RDC : Constant Mutamba encourt 15 ans de travaux forcés — le ministère public révèle la destination de plusieurs millions de dollars d’indemnisation
Le ministère public en République démocratique du Congo (RDC) a requis la condamnation de Constant Mutamba, ancien ministre de la Justice, à une peine de 15 ans de travaux forcés, l’accusant notamment de mauvaise gestion et de détournement de fonds publics.
Cette réquisition a été formulée dans le cadre du procès opposant Constant Mutamba à Chancard Bolukola, ancien coordonnateur du Fonds de réparation et d’indemnisation des victimes des activités illicites de l’Ouganda en RDC (FRIVAO), une structure mise en place pour assurer l’indemnisation des personnes considérées comme ayant subi les conséquences des conflits.
L’affaire porte notamment sur la gestion des fonds versés à la RDC au titre des réparations accordées par l’Ouganda, à la suite d’un arrêt de la Cour internationale de Justice (CIJ).
Selon les informations rapportées, l’Ouganda s’était engagé à verser à la RDC une somme de 65 millions de dollars américains sur une période de cinq ans, dans le cadre de l’exécution de la décision de la CIJ ordonnant des réparations pour les dommages liés à ses activités en République démocratique du Congo.
Le ministère public estime que la gestion de ces fonds aurait été entachée de plusieurs irrégularités, notamment à travers des contrats publics dont les modalités n’auraient pas été suffisamment transparentes, ainsi que des versements effectués au profit de personnes ou d’organisations qui, selon l’accusation, ne remplissaient pas les conditions requises pour bénéficier de ces indemnisations.
Dans son réquisitoire, le ministère public reproche à Constant Mutamba d’avoir joué un rôle important dans la préparation et la supervision du mécanisme à travers lequel ces fonds ont été utilisés.
Selon l’accusation, près de 30 millions de dollars étaient destinés à l’indemnisation ou à l’assistance des personnes ayant légalement droit à ces réparations. Toutefois, une partie de ces ressources aurait été attribuée à des personnes et à des structures qui, selon le ministère public, n’étaient pas habilitées à les recevoir.
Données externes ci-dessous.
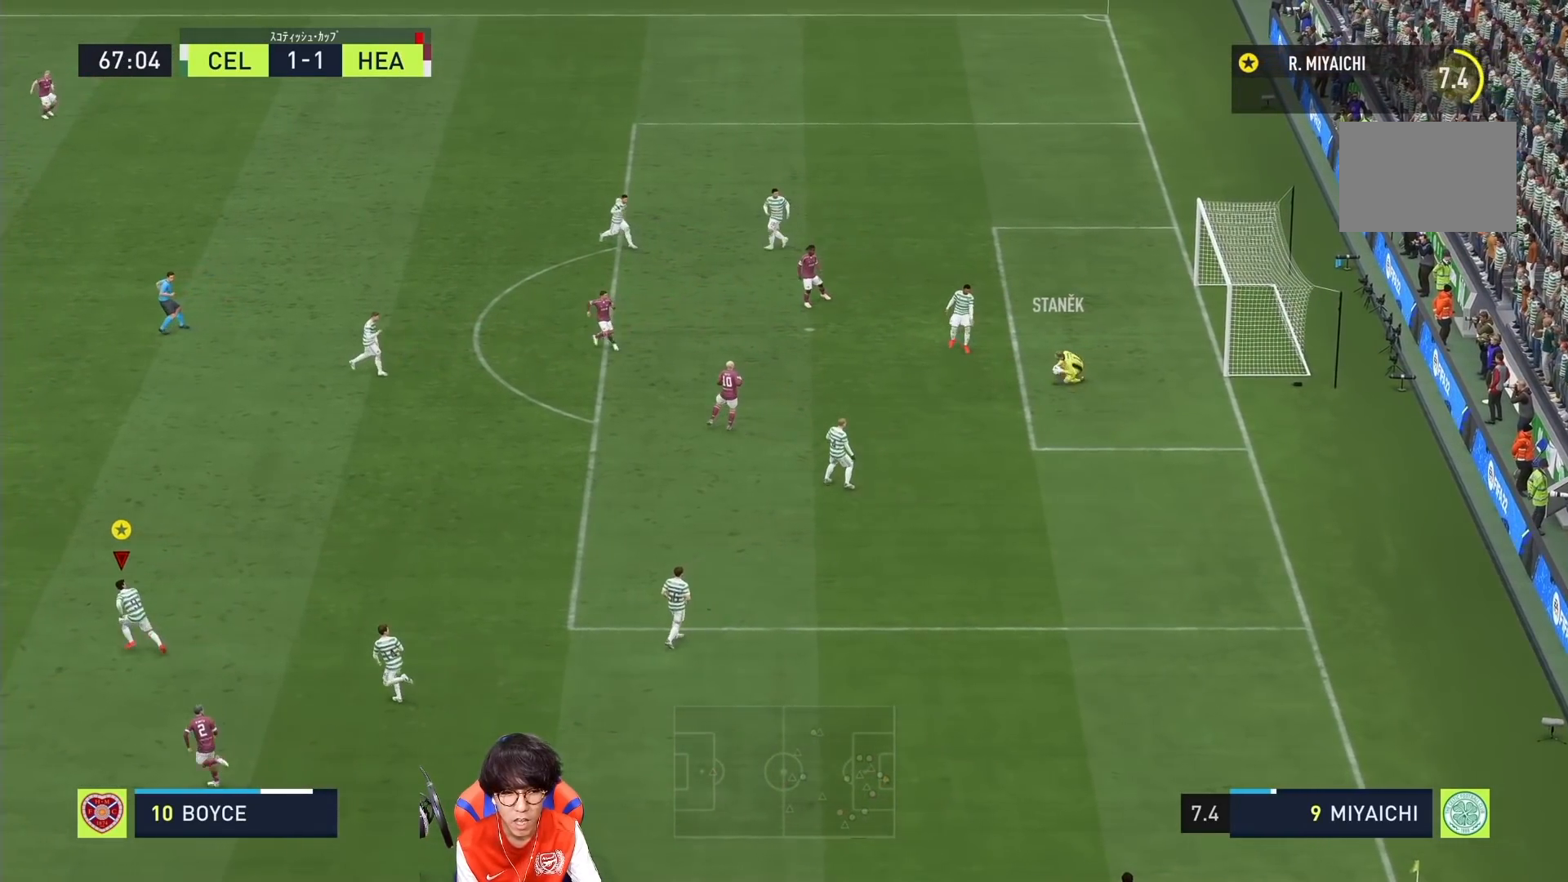
{"dt_ms": 500, "buttons": [], "left_stick": "left", "right_stick": "center", "events": [[50, "left_stick", "down-left"], [167, "left_stick", "left"]]}
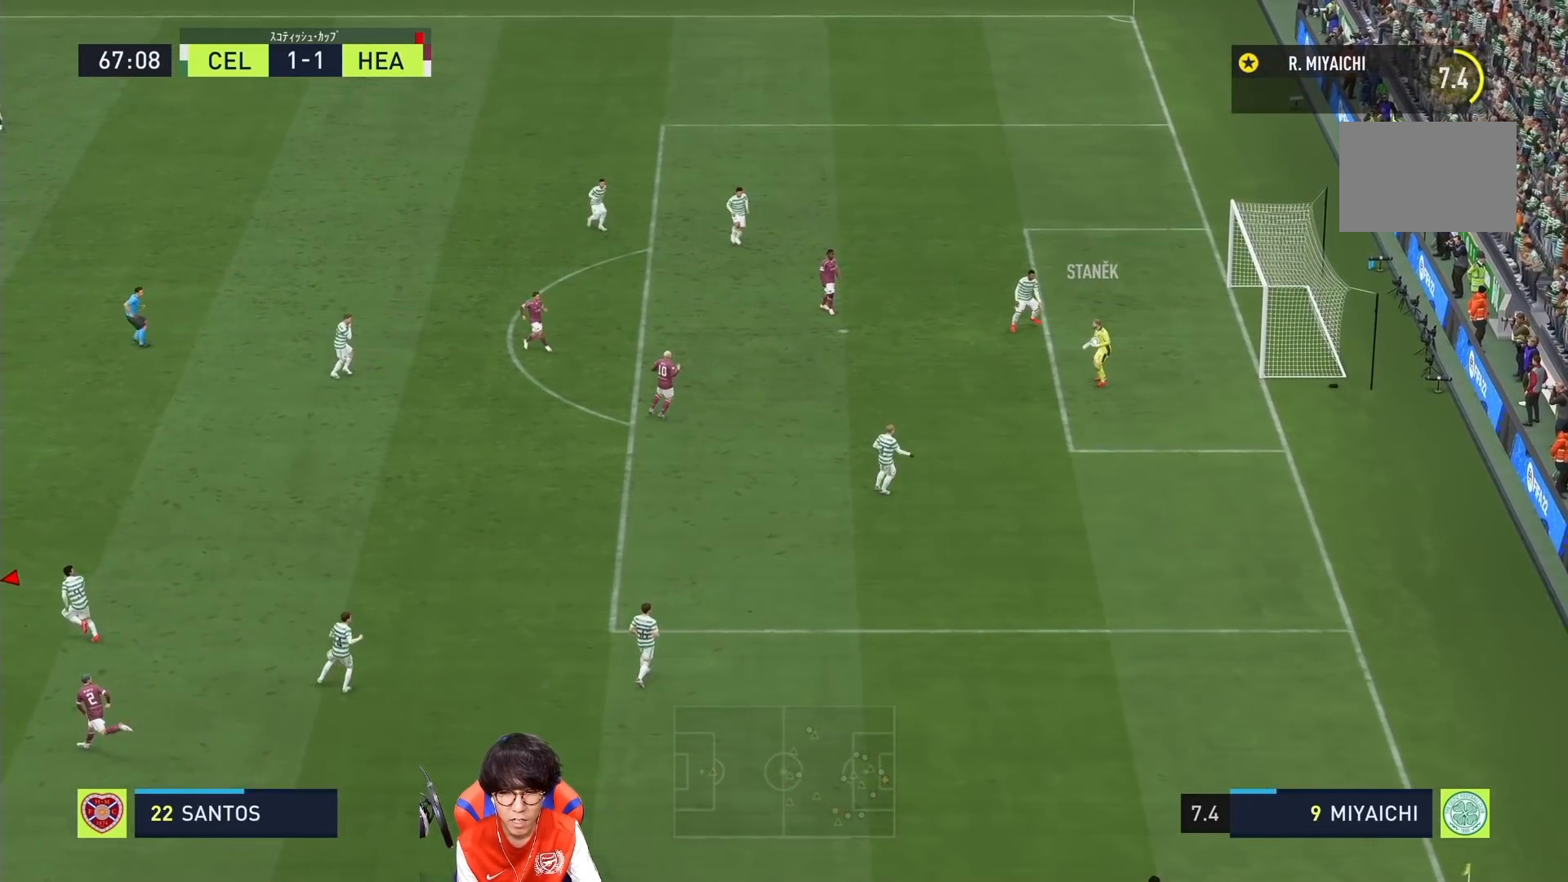
{"dt_ms": 500, "buttons": [], "left_stick": "left", "right_stick": "center", "events": []}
Parmi les dépenses évoquées par l’accusation figurent notamment près de 200 000 dollars américains versés à l’Assemblée provinciale de Kisangani, ainsi que plus d’un million de dollars consacrés à la préparation et à la production de contenus audiovisuels, notamment des émissions ou des documentaires.
Le ministère public a également contesté les modalités selon lesquelles certaines indemnisations auraient été accordées, estimant que les montants versés étaient disproportionnés par rapport à ce qui devait être considéré comme une réparation symbolique ou une assistance proportionnelle aux dommages subis.
Sur la base de ces accusations, le ministère public a donc requis à l’encontre de Constant Mutamba une peine de 15 ans de travaux forcés.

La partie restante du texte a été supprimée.